A set in a lattice is $\mathbb{R}$-linearly independent iff it is $\mathbb{Z}$-linearly independent

Question

In the course of PETE L. CLARK about geometry of numbers page 5, in Exercice 1.5; http://alpha.math.uga.edu/~pete/geometryofnumbers.pdf that says let $L \subset \mathbb{R}^n$ be a lattice and let $S\subset L$. Show that $S$ is $\mathbb{R}$-linearly independent $\iff$ it is $\mathbb{Z}$-linearly independent. It is clear the direct direction $\implies$. For the inverse direction $\Longleftarrow$: Suppose $S$ is $\mathbb{Z}$-linearly independent; and let $\sum_{finite}\lambda_i v_i=0$ with $(\lambda_i,v_i)\in \mathbb{R}\times S$, so how to prove that $\lambda_i=0$ $\forall i$?.

Answer 1

Since $L$ is a lattice, it is the $\mathbb{Z}$-span of some $u_1, \dots, u_n$ that are $\mathbb{R}$-linearly independent.

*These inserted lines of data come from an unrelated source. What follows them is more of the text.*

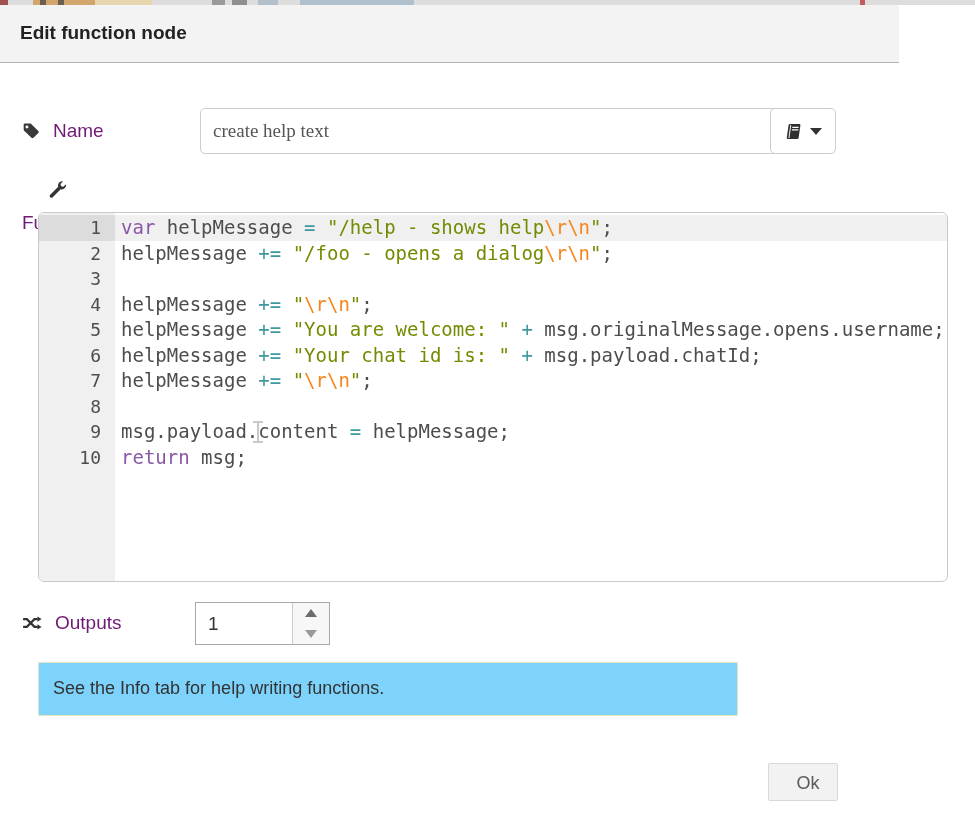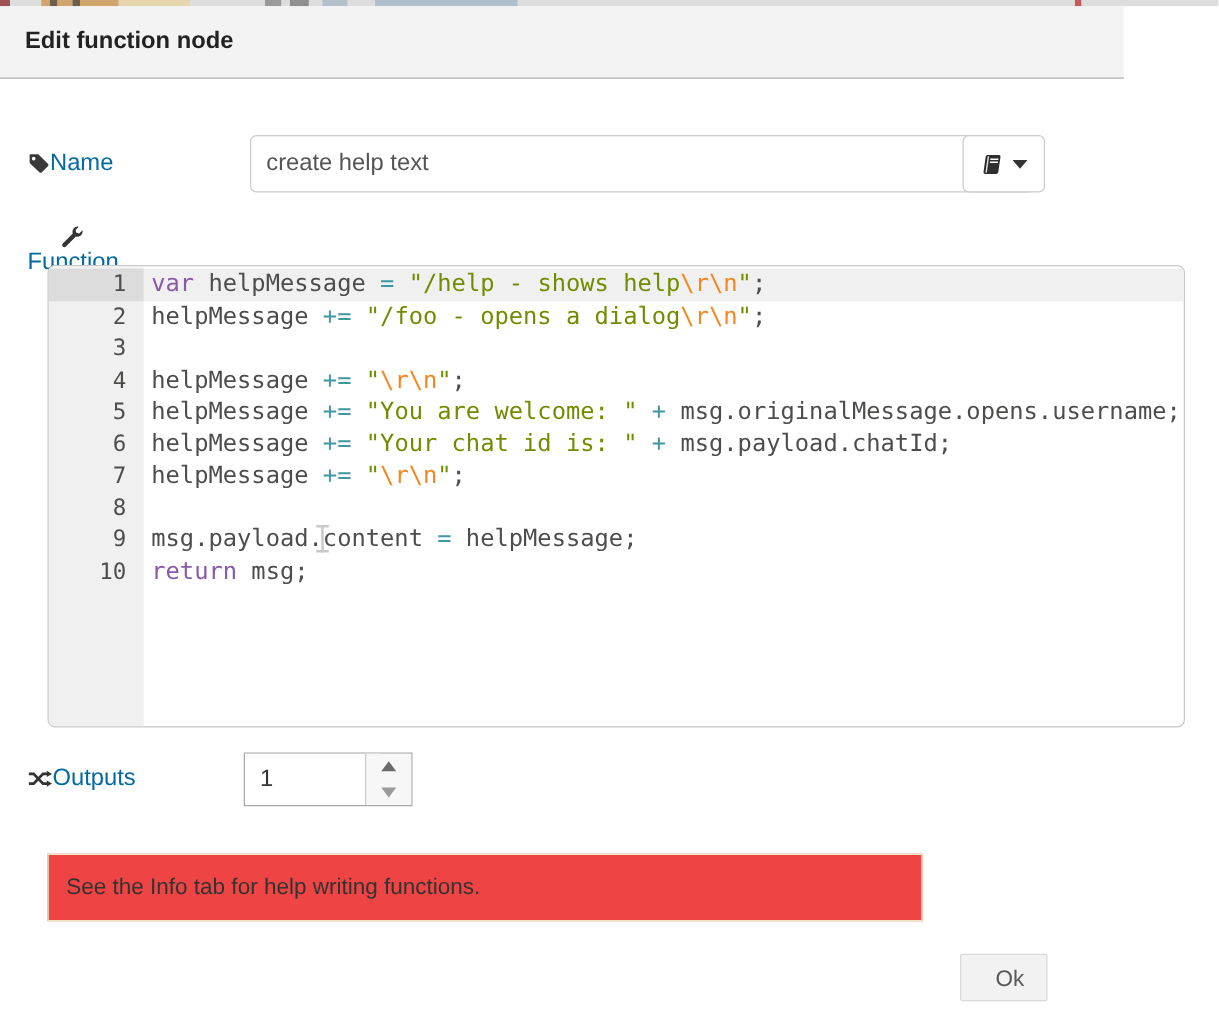--- a/index.html
+++ b/index.html
@@ -9,25 +9,25 @@
   
   #top-strip{position:absolute;left:0;top:0;width:975px;height:5px;background:#ddd;}
   .strip-seg{position:absolute;top:0;height:5px;}
 
   
   #dlg-header{position:absolute;left:0;top:5px;width:899px;height:58px;background:#f3f3f3;
               border-bottom:1px solid #b3b3b3;box-sizing:border-box;}
   #dlg-title{position:absolute;left:20px;top:17px;font-size:19px;font-weight:bold;color:#222;}
 
   
-  .field-label{position:absolute;display:flex;align-items:center;gap:0;color:#0369a1;font-size:19px;}
+  .field-label{position:absolute;display:flex;align-items:center;gap:13px;color:#701a75;font-size:19px;}
   #name-label{left:22px;top:120px;}
   #name-input{position:absolute;left:200px;top:108px;width:628px;height:46px;box-sizing:border-box;
               border:1px solid #ccc;border-radius:5px;font-size:19px;color:#555;padding:0 12px;
-              font-family:Liberation Sans, sans-serif;outline:none;}
+              font-family:Liberation Serif, serif;outline:none;}
   #library-button{position:absolute;left:770px;top:108px;width:66px;height:46px;box-sizing:border-box;
               background:#fff;border:1px solid #ccc;border-radius:5px;display:flex;align-items:center;
               justify-content:center;gap:7px;cursor:pointer;}
   .caret-down{width:0;height:0;border-left:6px solid transparent;border-right:6px solid transparent;
               border-top:7px solid #333;}
 
   
   #function-label{left:22px;top:181px;flex-direction:column;}
 
   
@@ -181,19 +181,19 @@
     <div id="spinner-buttons">
       <div class="spin-btn" id="spin-up">
         <span class="tri-up"></span>
       </div>
       <div class="spin-btn" id="spin-down">
         <span class="tri-down"></span>
       </div>
     </div>
   </div>
 
-  <div id="tip-box" style="background: #ef4444; margin-top: 21px;">
+  <div id="tip-box" style="background: #7dd3fc;">
     <div id="tip-text">See the Info tab for help writing functions.</div>
   </div>
 
   <button class="dlg-btn" id="ok-button">Ok</button>
 
 </div>
 
 </body></html>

Now $v_i = \sum a_{ij} u_j$ for some choice of $a_{ij} \in \mathbb{Z}$. So $\sum \lambda_i a_{ij} u_j = 0$ which means that $\sum \lambda_i a_{ij} = 0$ for each $j$. But the rank and therefore nullity matrix $(a_{ji})$ is the same over $\mathbb{Q}$ as over $\mathbb{R}$, and if there is a solution over $\mathbb{Q}$ then clearing denominator gives a solution over $\mathbb{Z}$. So if there is some non-zero $(\lambda_i)$ over $\mathbb{R}$ then there is some non-zero $(\lambda_i)$ over $\mathbb{Z}$.